The situation is all too familiar. A 28-year old farmworker, Luis Gutierrez, is shot by Yolo County deputies. They make claims about the incident that appear to make the shooting understandable, but those claims are decisively refuted by witnesses and the autopsy report. It turns out he was repeatedly shot in the back. The "investigation" is being done by other employees of the same Sheriff who is in charge of the deputies who did the shooting. The community is outraged and fearful, and much of what they are told by officials turns out to be nonsense.

We have seen this situation repeated in city after city, county after county. In some of these jurisdictions, some form of police review is instituted, allowing for at least some independence in an investigation.

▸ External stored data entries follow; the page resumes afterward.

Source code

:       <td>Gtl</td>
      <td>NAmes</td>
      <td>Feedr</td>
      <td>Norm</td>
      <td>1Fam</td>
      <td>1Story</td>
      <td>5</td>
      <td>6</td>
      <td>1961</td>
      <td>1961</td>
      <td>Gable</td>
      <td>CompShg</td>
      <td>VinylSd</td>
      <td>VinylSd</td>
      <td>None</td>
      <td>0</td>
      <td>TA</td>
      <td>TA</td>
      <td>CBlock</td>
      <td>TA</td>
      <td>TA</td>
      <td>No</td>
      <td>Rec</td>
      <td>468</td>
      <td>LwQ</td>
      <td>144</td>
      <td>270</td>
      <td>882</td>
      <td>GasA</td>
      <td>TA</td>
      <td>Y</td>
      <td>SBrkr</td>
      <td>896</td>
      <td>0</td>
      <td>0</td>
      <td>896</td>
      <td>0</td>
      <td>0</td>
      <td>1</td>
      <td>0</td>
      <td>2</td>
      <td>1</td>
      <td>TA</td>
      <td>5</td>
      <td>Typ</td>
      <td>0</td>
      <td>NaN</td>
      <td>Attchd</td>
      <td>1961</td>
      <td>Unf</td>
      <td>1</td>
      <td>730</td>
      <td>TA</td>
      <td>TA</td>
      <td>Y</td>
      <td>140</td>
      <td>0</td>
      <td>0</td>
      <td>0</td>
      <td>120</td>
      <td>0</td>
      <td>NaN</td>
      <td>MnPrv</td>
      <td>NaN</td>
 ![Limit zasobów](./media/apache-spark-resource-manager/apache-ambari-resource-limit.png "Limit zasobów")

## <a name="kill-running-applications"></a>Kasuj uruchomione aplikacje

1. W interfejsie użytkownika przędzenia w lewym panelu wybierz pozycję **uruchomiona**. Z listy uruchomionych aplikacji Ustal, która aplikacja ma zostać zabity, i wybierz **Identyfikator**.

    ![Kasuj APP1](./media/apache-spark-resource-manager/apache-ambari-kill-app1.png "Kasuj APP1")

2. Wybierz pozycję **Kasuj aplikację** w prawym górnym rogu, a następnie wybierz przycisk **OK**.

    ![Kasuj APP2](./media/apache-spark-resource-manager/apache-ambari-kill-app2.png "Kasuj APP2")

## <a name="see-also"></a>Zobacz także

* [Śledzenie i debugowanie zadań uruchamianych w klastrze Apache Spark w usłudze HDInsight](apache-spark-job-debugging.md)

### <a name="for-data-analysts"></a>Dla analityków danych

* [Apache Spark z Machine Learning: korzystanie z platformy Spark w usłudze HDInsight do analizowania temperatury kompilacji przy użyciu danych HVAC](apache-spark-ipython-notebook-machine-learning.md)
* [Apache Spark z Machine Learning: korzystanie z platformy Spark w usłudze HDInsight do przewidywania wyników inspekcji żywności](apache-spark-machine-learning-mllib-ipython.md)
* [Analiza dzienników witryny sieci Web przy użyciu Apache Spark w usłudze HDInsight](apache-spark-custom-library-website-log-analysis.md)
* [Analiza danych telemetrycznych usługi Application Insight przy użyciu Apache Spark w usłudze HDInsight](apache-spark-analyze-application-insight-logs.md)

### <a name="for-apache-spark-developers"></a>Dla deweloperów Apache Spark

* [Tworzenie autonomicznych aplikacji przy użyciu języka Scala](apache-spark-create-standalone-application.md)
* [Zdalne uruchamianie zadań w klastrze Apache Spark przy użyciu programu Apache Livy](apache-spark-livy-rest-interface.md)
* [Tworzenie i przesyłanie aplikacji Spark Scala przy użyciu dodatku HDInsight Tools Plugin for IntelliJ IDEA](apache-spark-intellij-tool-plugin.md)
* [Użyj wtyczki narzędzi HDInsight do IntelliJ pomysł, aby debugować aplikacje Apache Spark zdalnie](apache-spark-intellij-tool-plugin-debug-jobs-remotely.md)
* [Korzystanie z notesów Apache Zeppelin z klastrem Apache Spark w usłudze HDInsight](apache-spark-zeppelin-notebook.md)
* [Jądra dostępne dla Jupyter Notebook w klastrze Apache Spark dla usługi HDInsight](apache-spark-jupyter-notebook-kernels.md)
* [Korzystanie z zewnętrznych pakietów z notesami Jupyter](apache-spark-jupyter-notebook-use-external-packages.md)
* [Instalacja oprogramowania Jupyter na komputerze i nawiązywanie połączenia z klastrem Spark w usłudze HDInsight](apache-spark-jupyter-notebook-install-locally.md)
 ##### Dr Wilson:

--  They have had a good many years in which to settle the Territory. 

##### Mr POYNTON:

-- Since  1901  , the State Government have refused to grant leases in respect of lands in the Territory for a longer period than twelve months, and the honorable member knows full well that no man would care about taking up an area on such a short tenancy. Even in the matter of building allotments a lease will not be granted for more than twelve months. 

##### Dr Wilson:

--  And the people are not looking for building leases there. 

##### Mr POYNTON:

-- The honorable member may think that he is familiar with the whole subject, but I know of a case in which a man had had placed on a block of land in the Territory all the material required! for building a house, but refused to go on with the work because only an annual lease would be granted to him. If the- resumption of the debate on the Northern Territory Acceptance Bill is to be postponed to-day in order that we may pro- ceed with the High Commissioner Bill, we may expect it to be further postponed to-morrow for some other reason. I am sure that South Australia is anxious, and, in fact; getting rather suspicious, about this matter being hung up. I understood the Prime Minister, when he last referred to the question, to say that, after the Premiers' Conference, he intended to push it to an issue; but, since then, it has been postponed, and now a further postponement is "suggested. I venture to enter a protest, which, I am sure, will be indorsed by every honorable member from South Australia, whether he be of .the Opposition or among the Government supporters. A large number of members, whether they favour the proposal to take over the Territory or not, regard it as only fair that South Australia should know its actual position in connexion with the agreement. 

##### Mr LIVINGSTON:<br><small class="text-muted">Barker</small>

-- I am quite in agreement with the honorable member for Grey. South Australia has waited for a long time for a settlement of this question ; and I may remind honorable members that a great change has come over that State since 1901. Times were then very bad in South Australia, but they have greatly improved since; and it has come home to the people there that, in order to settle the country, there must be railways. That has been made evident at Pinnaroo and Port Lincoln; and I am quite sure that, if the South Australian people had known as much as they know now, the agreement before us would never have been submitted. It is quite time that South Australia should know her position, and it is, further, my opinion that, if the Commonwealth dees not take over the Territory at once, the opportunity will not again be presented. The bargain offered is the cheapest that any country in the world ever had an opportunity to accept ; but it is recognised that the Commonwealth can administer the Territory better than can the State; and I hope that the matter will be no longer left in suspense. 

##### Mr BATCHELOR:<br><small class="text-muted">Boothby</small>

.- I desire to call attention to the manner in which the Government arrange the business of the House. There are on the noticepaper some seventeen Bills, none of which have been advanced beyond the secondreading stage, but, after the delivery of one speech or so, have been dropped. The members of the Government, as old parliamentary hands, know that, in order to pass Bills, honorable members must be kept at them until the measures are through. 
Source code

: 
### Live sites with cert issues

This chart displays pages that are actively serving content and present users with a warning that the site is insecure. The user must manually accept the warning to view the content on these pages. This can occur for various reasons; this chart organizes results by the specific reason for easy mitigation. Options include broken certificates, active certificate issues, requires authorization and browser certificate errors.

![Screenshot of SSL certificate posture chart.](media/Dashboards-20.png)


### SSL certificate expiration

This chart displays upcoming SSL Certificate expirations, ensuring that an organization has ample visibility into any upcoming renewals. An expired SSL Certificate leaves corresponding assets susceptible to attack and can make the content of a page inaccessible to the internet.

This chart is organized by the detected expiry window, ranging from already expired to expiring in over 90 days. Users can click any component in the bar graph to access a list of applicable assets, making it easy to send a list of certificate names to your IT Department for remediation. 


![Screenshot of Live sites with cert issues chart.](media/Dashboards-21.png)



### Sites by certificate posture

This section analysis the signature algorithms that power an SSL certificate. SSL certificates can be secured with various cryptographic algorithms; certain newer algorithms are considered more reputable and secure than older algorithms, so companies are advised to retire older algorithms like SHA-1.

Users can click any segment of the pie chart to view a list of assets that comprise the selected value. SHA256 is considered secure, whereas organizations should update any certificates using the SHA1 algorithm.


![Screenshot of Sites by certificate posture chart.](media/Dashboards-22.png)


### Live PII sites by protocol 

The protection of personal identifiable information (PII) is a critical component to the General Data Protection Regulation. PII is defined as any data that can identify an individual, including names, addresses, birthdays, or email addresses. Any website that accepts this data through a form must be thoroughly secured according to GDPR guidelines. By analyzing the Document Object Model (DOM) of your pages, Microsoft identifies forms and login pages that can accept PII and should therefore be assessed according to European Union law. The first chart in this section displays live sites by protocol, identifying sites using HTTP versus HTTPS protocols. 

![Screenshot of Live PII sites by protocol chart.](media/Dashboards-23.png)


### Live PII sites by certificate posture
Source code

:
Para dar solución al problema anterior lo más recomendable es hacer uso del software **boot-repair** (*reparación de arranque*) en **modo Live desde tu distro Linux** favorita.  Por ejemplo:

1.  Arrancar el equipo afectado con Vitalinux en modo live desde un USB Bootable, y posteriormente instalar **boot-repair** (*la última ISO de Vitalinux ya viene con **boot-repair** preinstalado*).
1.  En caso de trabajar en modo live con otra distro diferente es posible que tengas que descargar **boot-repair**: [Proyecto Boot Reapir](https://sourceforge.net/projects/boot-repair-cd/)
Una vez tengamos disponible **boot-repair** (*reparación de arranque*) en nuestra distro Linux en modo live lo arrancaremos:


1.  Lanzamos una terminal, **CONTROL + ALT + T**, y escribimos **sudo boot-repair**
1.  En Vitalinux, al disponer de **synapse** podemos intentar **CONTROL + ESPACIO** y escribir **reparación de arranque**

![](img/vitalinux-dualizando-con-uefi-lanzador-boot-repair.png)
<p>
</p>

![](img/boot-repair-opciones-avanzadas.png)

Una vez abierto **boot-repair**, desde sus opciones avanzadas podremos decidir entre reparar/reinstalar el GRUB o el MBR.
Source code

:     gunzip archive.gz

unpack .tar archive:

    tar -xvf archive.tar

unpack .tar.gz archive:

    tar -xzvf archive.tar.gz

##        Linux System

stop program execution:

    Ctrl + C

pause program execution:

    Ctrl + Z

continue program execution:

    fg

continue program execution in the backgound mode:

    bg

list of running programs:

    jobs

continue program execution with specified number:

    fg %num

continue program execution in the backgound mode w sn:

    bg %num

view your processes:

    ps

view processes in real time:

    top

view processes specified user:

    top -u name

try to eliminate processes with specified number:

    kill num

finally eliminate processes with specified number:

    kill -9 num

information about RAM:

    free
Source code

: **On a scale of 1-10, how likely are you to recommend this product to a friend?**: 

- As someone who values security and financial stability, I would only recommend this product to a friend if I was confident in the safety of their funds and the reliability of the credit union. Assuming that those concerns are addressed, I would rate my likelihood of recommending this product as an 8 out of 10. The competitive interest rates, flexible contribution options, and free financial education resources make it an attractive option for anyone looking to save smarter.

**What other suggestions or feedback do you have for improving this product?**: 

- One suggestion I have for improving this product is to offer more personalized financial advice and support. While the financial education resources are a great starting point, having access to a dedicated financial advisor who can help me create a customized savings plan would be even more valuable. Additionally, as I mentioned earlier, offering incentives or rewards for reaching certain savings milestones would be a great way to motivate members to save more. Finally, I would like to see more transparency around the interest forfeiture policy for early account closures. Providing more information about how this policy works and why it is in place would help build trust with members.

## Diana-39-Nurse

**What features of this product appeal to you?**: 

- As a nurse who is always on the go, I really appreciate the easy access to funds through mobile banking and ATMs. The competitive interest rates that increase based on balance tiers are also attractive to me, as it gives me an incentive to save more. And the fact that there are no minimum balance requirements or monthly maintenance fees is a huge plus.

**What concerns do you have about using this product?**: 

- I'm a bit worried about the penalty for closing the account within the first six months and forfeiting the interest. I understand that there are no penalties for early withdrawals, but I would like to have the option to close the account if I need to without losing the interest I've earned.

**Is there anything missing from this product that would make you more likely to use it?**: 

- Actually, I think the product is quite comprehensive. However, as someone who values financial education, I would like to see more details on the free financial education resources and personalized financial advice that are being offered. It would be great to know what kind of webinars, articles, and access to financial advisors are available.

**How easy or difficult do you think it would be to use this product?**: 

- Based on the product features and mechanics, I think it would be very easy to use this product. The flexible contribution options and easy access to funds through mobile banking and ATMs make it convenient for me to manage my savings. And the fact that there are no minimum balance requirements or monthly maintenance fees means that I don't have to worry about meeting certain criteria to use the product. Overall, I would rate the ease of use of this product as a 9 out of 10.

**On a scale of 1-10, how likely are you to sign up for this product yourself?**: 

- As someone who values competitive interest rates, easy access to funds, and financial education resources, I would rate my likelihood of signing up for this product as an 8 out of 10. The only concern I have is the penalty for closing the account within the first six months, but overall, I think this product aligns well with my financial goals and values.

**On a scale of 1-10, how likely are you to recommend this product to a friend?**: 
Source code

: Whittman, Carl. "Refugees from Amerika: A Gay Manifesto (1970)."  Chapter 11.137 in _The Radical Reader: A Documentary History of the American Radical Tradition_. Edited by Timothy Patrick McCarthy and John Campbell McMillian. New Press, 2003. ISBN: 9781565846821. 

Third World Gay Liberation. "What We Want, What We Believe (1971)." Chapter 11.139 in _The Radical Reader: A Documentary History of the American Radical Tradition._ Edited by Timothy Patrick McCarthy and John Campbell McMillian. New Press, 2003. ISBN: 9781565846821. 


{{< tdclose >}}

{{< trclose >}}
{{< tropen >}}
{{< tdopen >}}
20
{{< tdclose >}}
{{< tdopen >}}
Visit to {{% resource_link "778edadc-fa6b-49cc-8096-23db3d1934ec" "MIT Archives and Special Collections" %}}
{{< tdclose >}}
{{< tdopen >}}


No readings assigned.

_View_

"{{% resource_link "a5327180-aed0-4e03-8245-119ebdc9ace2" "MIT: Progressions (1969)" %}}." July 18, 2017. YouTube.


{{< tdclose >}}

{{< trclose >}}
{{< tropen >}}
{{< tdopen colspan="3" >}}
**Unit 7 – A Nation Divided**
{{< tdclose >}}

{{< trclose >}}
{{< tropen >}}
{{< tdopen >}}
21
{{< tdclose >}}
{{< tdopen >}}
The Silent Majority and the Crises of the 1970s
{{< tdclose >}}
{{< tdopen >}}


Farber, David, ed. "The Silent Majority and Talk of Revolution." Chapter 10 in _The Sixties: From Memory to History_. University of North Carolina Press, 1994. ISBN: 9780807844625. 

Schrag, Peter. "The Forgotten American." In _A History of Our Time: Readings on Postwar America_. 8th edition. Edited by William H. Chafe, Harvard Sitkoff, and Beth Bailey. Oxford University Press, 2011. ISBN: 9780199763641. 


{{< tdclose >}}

And each time this happens, shooting deaths are reduced, law enforcement officers receive some needed training, and under the best review systems the most trigger-happy officers are removed from the force. There are still too many shootings, and too many killings, even in those jurisdictions, but community review offers an opportunity for improvement that should not be missed in Yolo County this time.

Without community review, under a system in which the Sheriff investigates himself (and finds only sterling performance), there is no way to identify and meet the need for protection of the community from police violence. Every large police force has many officers who need training, some officers who are too reliant on the threat of death, and all too often a few officers who actually enjoy looking for a "justified" opportunity to shoot someone. Most other officers are as relieved as everyone else when the trigger-happy ones are fired or jailed, though they know better than to say so in public.

The members of the community who are shot, particularly shot without any but a fictitious reason, are overwhelmingly working-class, and very often members of ethnic minorities, though those minorities may actually be the majority in a particular jurisdiction. Luis Gutierrez, a worker from a Mexican family, is a typical victim of an unjustified shooting. When the powerful in a community have little regard for workers and the poor, and little regard for immigrants and minorities, such people tend to become the victims of all the calamities inflicted by the wealthy and their agents. They suffer from unhealthy working conditions, underemployment and unemployment, high rents and evictions, bad housing loans and foreclosures, overpricing, inadequate transportation, unavailable childcare, unavailable or inadequate medical care, inadequate schools, an unjust and biased "justice" system, and even the threat and reality of death dealt out by under-trained, biased, and arrogant "law enforcement" officials. The solution is empowerment of working people. One aspect of this empowerment is a process of community police review.

Some say that this is not the time to make demands, to march, to rally, and to express the anger of the community at injustice. They are wrong. As the great abolitionist Frederick Douglass said, "Power concedes nothing without demand." To fail to make demands means to fail to achieve what is needed.

The Peace and Freedom Party commends the Yolo County community activists, and their friends in neighboring counties, who have demanded justice for Luis Gutierrez, demanded police review, demanded that the Yolo County Sheriff not be in charge of investigating himself, and put forward other ideas for empowering the working people of Yolo County and improving their lives. We hope and expect that this struggle will have positive results, and we promise to help as we can.

-Kevin Akin, California State Chair, Peace and Freedom Party

Statement issued on 01-June-2009 by Kevin Akin, State Chair, on behalf of the Peace and Freedom Party.